Prompt: Please set down the data again exactly, minus the pictures.

━━ Exercise data ━━

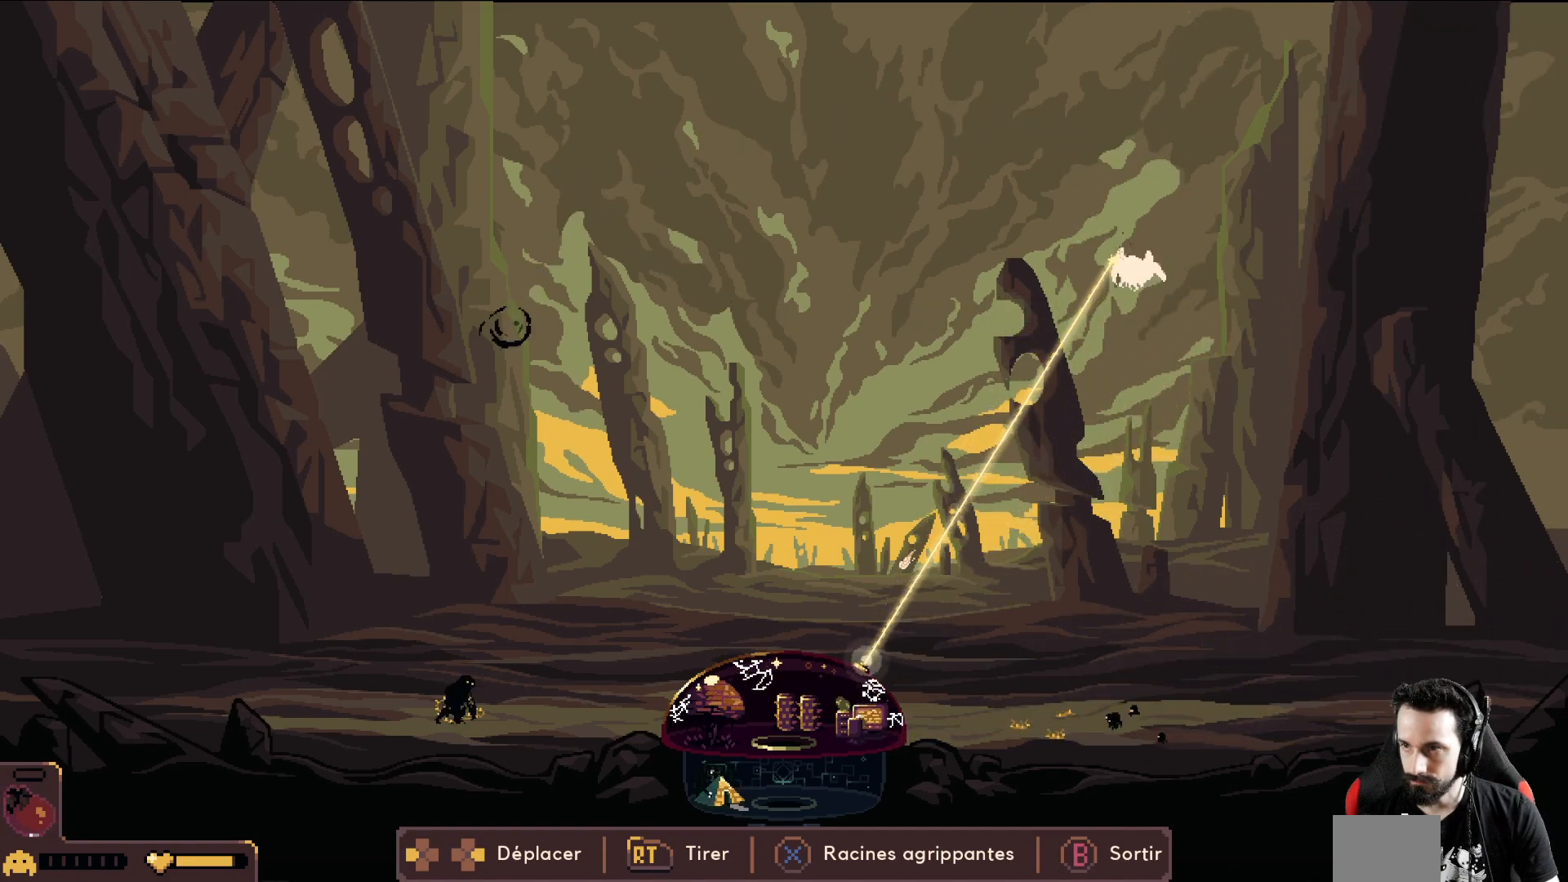
{"buttons": [], "left_stick": "left", "events": [[17, "left_stick", "center"], [117, "left_stick", "left"], [183, "left_stick", "center"], [383, "left_stick", "left"], [467, "R2", "up"]]}
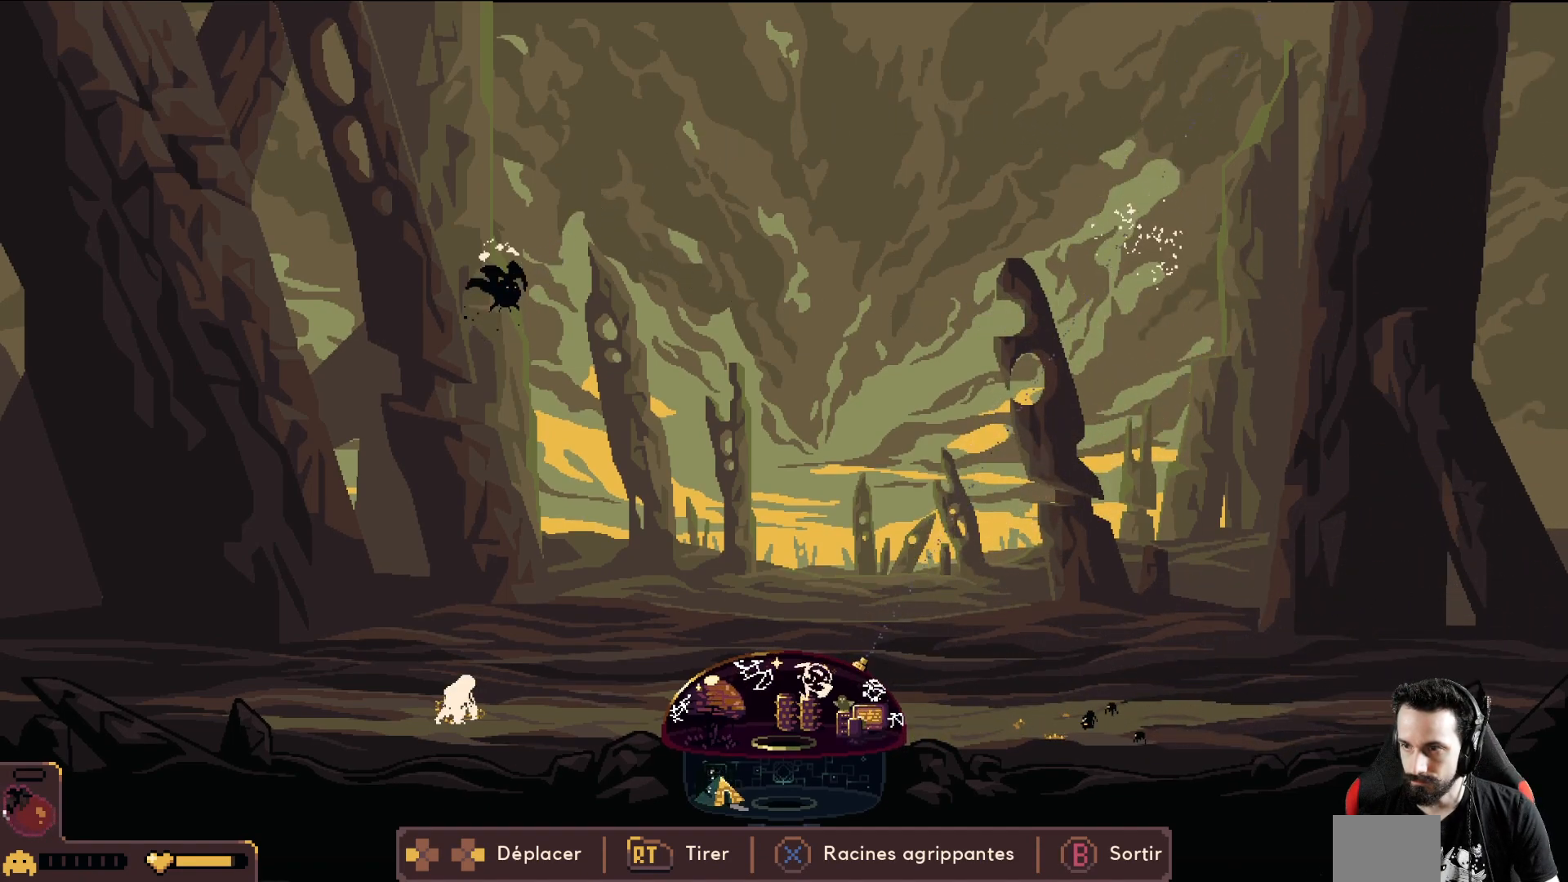
{"buttons": [], "left_stick": "left", "events": []}
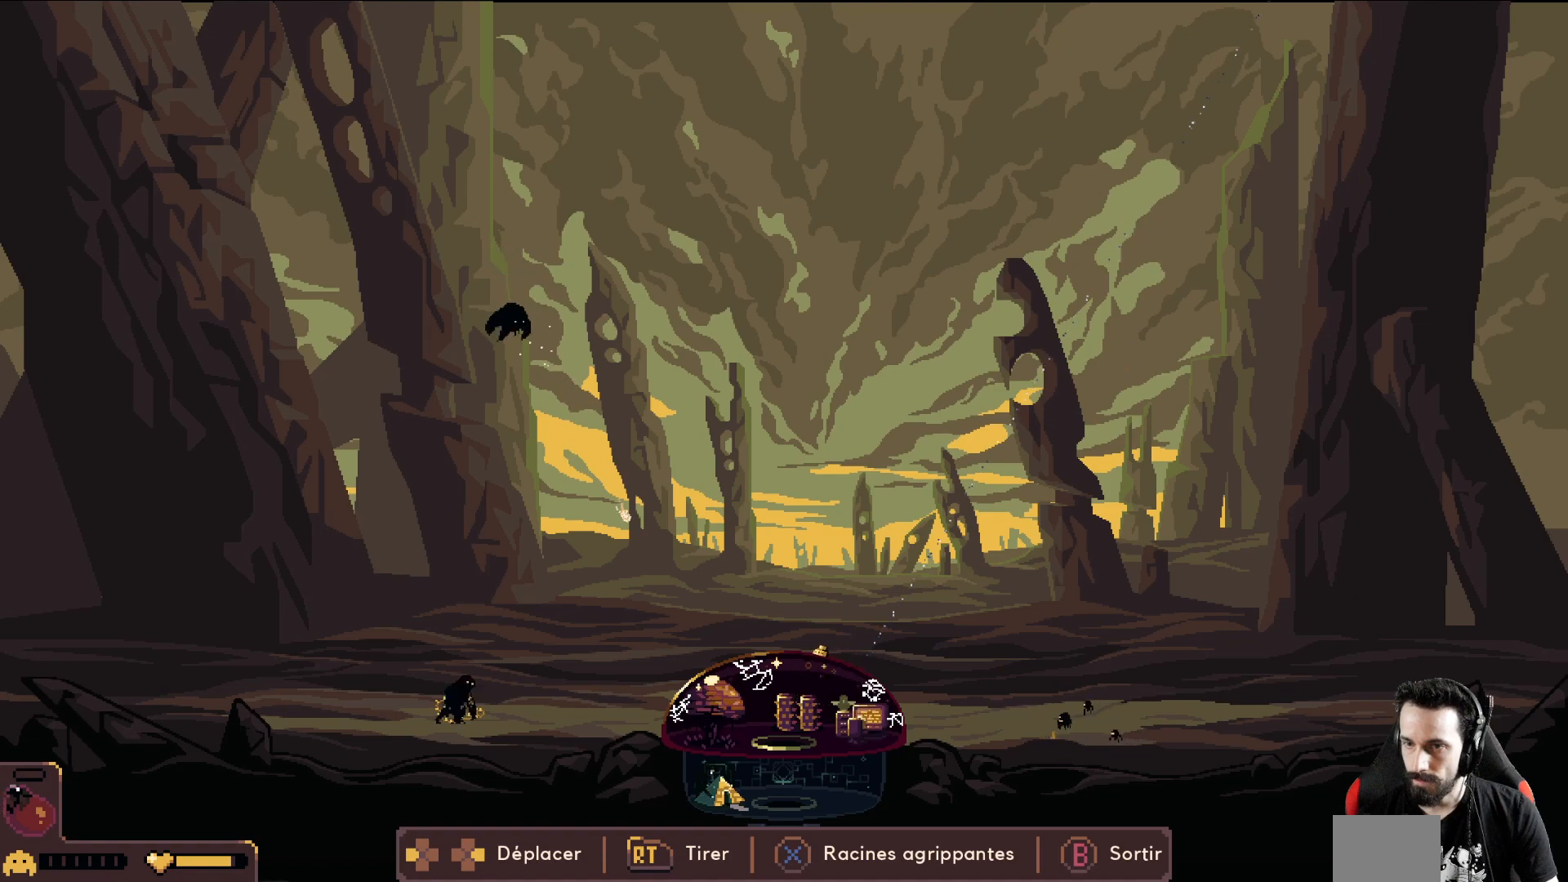
{"buttons": [], "left_stick": "left", "events": []}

━━━

Result of this task:
{"buttons": [], "left_stick": "left", "events": [[17, "left_stick", "center"], [117, "left_stick", "left"], [183, "left_stick", "center"], [383, "left_stick", "left"], [467, "R2", "up"]]}
{"buttons": [], "left_stick": "left", "events": []}
{"buttons": [], "left_stick": "left", "events": []}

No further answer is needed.